EXERCISE – Working through the data below, reproduce word for word the line with "exposure_s: 1/800" and every line after it, both ends included, and omit the pictures.

DATASET –
==========

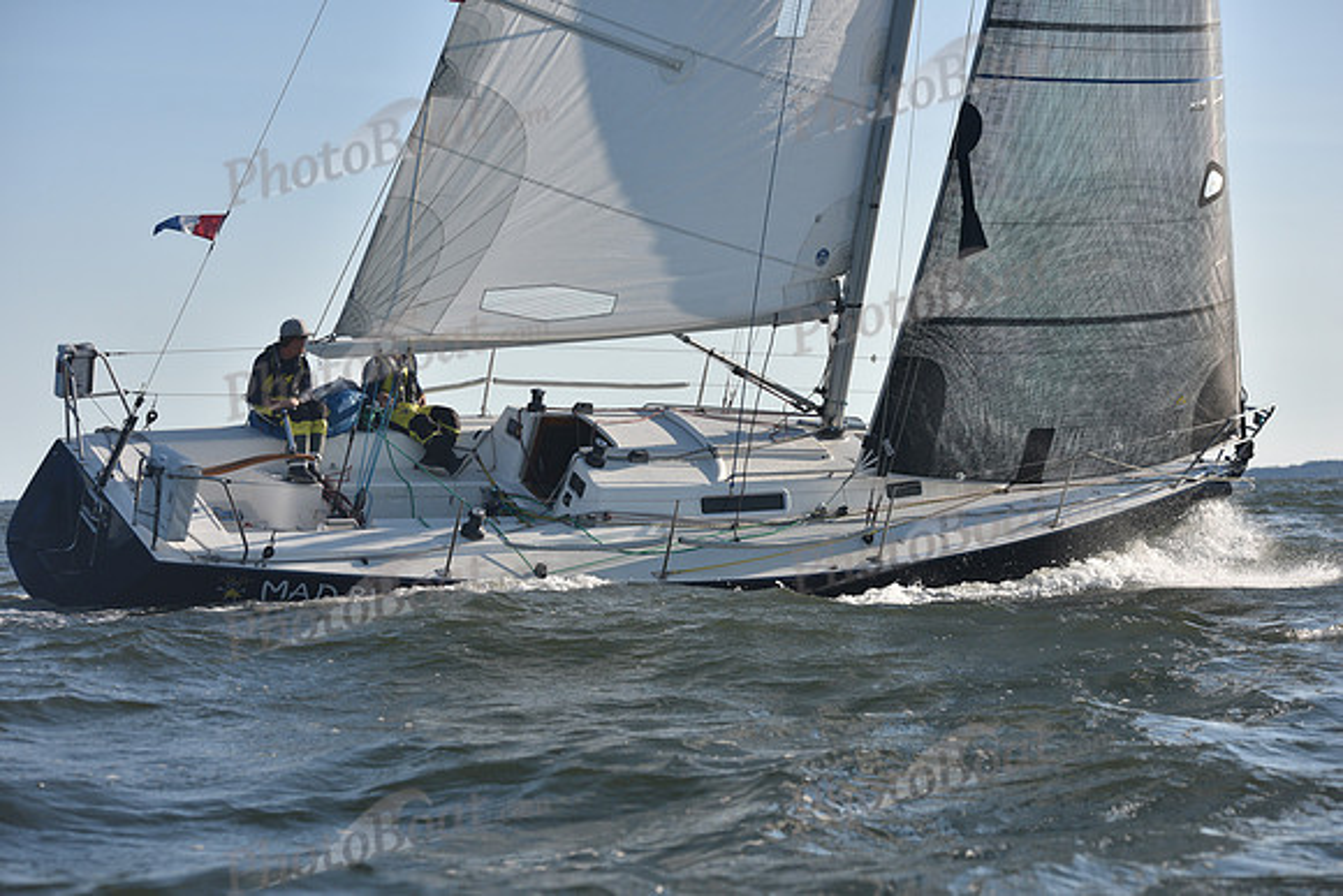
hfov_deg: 23.9
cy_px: 448
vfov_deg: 16.1
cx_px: 672
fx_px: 3172
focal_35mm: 85
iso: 250
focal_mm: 85
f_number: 5.6
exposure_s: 1/800
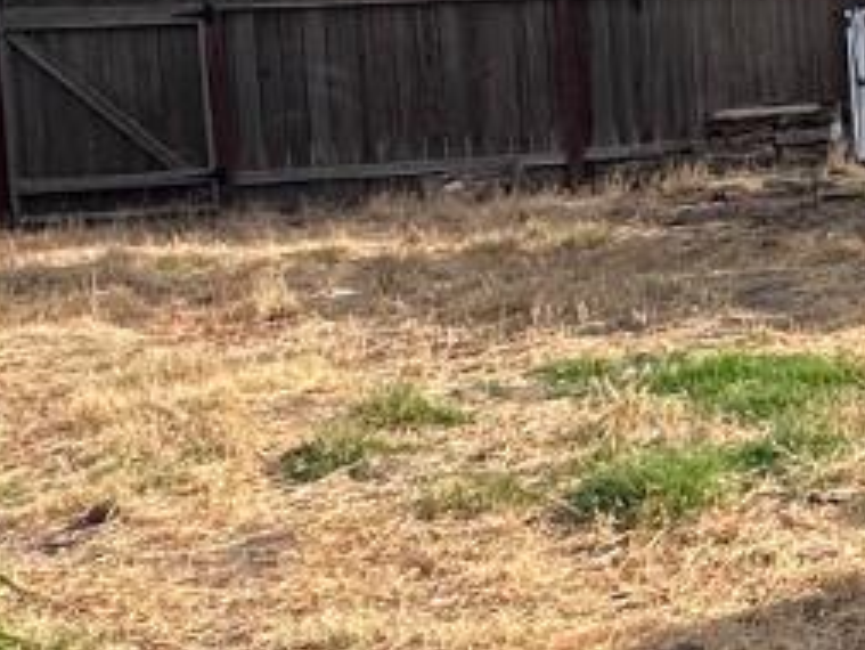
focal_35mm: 83
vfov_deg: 17.6
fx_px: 2075
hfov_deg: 19.4
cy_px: 118
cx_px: 1422
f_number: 2.2
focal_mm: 2.22
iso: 40
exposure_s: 1/790
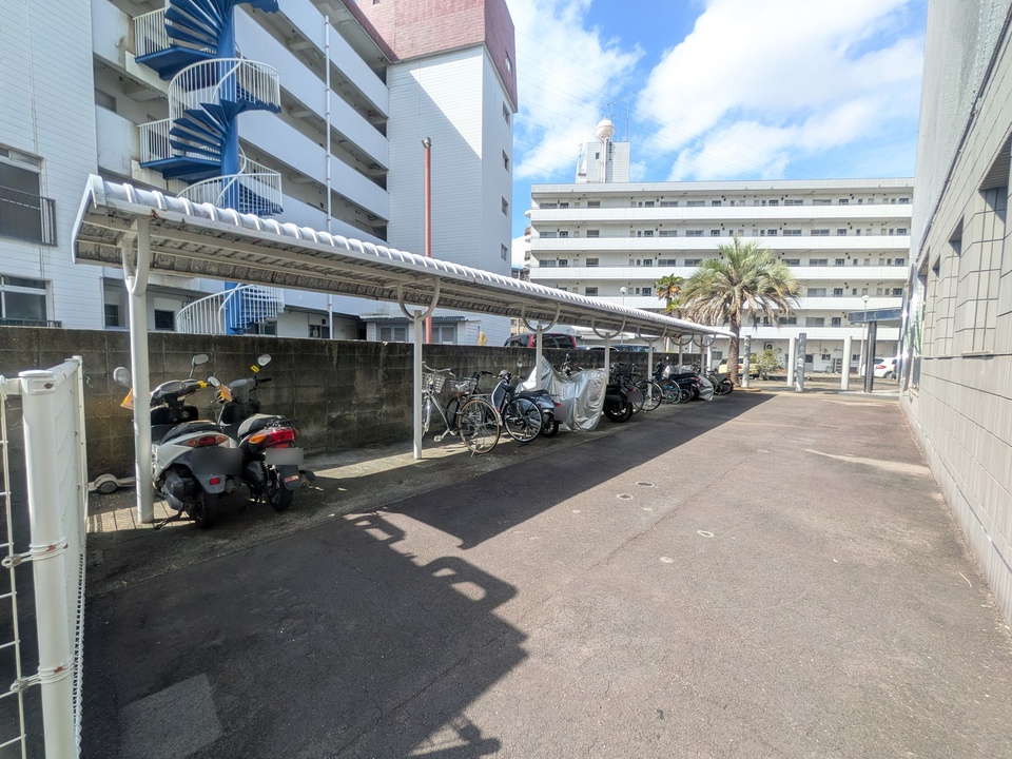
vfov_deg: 85.7
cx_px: 506
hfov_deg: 102.1
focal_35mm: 14
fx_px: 409
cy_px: 380
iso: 50
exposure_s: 1/735
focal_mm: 1.83
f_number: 2.2
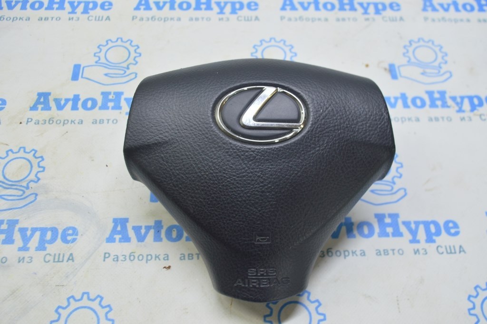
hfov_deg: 51.3
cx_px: 244
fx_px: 507
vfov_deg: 35.4
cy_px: 162
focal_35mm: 38
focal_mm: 25
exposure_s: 1/20
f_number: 5.6
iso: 400
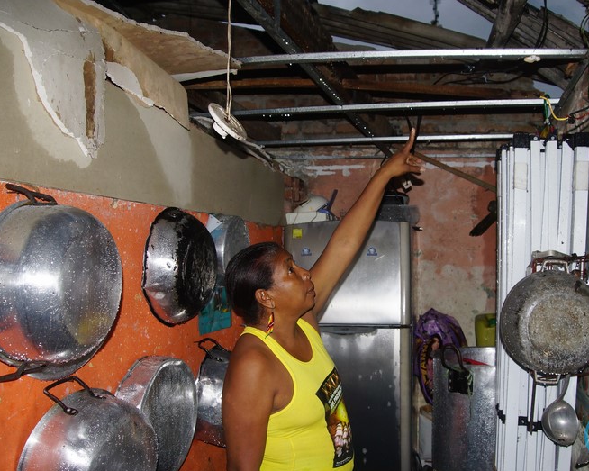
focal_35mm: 31
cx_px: 338
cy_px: 239
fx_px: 540
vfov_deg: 47.1
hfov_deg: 56.9
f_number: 4.5
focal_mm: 18
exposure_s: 1/80
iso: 400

==========

RESPONSE –
exposure_s: 1/800
focal_35mm: 83
vfov_deg: 17.6
fx_px: 2075
hfov_deg: 19.4
cy_px: 118
cx_px: 1422
f_number: 2.2
focal_mm: 2.22
iso: 40
exposure_s: 1/790
vfov_deg: 85.7
cx_px: 506
hfov_deg: 102.1
focal_35mm: 14
fx_px: 409
cy_px: 380
iso: 50
exposure_s: 1/735
focal_mm: 1.83
f_number: 2.2
hfov_deg: 51.3
cx_px: 244
fx_px: 507
vfov_deg: 35.4
cy_px: 162
focal_35mm: 38
focal_mm: 25
exposure_s: 1/20
f_number: 5.6
iso: 400
focal_35mm: 31
cx_px: 338
cy_px: 239
fx_px: 540
vfov_deg: 47.1
hfov_deg: 56.9
f_number: 4.5
focal_mm: 18
exposure_s: 1/80
iso: 400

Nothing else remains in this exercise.